Manuel Fernandez, USC

Title: Distance theorems and the smallest singular value of random matrices

Abstract: In recent years, significant progress has been made in our understanding of the quantitative behavior of random matrices. One research direction of continued interest has been the estimation of the smallest singular value. A measurement of matrix’s “invertibility’’, quantitative bounds on the smallest singular value are important for a variety of tasks including establishing a circular law for a non-Hermitian random matrix and for proving stability of numerical methods. In view of the universality phenomena of random matrices, one tries to prove these estimates for more general matrix ensembles satisfying weaker assumptions.
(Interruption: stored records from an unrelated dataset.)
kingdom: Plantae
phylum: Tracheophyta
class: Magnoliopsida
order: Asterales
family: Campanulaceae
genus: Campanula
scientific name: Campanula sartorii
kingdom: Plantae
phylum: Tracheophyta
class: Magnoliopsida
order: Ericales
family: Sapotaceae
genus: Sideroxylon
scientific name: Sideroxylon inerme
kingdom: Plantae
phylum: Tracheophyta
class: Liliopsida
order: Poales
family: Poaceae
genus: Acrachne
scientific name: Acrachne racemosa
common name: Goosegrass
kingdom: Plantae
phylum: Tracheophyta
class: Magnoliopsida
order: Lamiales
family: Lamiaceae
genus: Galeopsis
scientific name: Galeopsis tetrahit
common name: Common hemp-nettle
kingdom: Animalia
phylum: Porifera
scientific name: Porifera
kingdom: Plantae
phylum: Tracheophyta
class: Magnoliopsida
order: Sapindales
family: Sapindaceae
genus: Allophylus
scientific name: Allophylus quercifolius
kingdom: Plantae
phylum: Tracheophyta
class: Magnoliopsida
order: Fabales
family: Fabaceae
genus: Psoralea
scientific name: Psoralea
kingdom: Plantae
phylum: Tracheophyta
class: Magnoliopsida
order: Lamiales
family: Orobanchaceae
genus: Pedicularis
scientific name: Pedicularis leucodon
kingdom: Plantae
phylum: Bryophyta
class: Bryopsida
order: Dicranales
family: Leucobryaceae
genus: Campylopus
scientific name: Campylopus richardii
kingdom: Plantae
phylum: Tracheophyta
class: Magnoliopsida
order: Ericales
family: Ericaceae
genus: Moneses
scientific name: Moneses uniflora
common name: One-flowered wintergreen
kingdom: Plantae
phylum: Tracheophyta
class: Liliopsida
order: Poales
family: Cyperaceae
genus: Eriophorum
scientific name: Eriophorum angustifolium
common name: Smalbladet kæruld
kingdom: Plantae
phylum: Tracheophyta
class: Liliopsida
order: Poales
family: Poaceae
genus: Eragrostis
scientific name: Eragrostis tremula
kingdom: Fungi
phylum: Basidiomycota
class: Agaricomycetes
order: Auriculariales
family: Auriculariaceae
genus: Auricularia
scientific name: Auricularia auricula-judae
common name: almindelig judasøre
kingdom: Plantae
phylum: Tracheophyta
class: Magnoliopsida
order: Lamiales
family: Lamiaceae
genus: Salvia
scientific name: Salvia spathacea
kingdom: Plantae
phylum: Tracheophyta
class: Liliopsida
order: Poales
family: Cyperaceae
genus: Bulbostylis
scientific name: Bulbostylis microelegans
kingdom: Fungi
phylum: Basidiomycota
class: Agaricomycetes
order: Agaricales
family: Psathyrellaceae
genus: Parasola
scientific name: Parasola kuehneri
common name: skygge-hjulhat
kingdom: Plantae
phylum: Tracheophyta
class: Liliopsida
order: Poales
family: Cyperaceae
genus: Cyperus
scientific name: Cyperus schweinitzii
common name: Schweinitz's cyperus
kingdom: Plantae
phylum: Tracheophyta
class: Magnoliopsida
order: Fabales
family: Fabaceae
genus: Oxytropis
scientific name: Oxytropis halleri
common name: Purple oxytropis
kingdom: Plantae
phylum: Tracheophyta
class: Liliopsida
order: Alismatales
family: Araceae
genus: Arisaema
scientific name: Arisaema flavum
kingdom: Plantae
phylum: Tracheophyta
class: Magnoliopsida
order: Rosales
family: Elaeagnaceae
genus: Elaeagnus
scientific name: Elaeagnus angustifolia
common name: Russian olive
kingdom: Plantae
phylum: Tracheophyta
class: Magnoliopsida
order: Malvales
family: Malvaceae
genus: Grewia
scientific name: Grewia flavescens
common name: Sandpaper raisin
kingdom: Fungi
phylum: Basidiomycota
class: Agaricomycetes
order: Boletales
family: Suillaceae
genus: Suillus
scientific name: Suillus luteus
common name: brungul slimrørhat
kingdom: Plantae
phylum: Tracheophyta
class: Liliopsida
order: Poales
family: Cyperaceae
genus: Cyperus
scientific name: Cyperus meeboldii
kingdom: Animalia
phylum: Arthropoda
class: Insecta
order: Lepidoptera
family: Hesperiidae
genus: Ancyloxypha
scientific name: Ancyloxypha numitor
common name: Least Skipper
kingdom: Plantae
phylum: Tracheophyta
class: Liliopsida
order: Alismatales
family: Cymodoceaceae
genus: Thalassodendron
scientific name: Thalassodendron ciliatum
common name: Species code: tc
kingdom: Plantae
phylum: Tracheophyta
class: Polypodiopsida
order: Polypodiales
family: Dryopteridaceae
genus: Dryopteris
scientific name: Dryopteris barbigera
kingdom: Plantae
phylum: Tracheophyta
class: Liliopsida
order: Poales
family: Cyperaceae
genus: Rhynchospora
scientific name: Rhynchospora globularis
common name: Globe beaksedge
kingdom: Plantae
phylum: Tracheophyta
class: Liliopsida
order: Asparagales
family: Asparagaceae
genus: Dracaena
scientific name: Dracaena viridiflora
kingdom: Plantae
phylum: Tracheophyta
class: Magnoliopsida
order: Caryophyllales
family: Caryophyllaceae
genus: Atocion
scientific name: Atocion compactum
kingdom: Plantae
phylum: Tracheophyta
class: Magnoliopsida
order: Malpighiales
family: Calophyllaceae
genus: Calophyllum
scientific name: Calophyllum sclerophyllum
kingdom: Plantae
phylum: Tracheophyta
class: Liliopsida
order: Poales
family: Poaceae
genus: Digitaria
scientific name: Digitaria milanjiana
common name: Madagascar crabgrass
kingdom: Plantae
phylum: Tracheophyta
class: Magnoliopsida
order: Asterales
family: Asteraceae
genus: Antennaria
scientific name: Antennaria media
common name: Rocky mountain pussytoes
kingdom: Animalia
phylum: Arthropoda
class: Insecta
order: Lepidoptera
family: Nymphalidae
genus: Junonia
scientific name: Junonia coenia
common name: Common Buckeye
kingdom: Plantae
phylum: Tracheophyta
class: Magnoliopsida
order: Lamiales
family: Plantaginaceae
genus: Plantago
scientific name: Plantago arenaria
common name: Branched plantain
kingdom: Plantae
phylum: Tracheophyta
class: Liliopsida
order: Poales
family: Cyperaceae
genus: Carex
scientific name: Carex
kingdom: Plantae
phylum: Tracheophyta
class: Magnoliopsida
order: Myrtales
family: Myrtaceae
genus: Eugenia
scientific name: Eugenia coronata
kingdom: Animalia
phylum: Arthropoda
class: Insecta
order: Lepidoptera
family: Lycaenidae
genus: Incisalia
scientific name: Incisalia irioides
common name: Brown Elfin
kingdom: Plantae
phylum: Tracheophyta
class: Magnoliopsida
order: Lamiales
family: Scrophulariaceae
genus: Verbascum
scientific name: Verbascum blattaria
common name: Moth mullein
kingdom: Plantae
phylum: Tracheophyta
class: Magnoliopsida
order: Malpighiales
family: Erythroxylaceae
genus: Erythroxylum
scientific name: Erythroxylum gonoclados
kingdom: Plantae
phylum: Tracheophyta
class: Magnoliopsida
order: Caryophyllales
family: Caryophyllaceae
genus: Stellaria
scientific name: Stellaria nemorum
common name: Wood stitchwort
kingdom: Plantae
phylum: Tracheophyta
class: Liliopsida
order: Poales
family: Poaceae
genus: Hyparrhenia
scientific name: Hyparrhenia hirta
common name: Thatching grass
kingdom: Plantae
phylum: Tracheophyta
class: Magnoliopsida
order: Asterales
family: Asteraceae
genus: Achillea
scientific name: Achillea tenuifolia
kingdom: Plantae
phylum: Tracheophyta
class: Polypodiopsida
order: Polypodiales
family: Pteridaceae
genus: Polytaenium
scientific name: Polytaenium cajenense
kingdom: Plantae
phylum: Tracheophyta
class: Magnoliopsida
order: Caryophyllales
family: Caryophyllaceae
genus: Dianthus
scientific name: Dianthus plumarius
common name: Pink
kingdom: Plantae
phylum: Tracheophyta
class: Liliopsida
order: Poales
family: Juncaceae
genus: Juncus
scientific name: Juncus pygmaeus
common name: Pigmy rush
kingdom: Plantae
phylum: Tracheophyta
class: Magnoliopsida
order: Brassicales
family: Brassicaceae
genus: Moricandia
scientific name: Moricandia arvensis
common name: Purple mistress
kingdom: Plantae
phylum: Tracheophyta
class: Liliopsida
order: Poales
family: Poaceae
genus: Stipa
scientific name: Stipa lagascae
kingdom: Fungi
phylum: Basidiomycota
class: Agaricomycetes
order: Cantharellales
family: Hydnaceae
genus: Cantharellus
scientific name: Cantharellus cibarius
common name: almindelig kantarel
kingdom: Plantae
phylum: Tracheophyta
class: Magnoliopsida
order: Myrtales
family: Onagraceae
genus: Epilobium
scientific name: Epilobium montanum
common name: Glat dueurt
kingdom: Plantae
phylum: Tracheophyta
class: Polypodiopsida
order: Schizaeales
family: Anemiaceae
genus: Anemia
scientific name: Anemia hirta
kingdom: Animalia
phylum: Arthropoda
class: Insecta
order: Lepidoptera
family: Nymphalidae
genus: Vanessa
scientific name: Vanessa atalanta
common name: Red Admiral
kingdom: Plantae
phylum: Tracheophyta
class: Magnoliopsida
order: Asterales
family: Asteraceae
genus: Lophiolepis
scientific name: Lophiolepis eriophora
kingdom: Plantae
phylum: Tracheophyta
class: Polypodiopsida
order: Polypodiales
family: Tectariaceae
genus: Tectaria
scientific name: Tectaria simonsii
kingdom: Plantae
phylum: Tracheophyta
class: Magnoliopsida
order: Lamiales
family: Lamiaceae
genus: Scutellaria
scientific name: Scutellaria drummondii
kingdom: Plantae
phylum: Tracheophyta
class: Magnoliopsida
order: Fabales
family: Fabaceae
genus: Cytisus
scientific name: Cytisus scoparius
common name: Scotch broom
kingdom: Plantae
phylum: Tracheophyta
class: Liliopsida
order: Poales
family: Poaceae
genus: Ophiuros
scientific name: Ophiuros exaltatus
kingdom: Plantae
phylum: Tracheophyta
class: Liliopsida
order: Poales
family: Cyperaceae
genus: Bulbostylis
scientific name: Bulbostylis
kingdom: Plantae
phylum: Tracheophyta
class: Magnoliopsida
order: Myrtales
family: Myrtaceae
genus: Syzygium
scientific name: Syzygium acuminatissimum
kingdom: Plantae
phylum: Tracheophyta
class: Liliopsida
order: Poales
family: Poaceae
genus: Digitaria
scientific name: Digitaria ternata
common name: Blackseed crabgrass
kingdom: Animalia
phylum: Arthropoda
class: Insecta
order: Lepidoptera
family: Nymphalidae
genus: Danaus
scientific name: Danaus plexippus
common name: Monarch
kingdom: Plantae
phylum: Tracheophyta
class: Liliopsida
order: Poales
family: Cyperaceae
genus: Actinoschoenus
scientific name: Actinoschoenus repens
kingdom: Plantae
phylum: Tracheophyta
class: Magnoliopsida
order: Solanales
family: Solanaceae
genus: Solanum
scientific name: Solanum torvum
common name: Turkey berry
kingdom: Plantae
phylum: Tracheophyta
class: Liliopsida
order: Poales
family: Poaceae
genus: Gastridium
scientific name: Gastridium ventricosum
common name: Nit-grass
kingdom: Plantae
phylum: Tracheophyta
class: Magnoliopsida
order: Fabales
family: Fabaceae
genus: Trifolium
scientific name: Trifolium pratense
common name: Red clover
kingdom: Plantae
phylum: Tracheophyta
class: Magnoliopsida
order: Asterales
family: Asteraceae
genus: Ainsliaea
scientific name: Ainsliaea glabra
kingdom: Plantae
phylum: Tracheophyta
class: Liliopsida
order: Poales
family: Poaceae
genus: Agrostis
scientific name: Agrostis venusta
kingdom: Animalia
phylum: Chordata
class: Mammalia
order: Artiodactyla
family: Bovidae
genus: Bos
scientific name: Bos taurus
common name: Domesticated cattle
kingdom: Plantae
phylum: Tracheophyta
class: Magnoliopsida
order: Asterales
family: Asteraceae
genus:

In the geometric approach to proving smallest singular value estimates a key ingredient is the use of a ‘distance theorem’, which is a small ball estimate for the distance between a random vector and subspace. In this talk we will discuss a new distance theorem and its application to proving smallest singular value estimates for inhomogeneous random rectangular matrix with independent entries. We will also discuss how the recent resolution of the Slicing Conjecture, due to Klartag, Lehec, and Guan, implies smallest singular values estimates for a number of log-concave random matrix ensembles. In some cases, independent entries are no longer necessary!

The results above include joint work with Max Dabagia and with Galyna Livshyts and Stephanie Mui.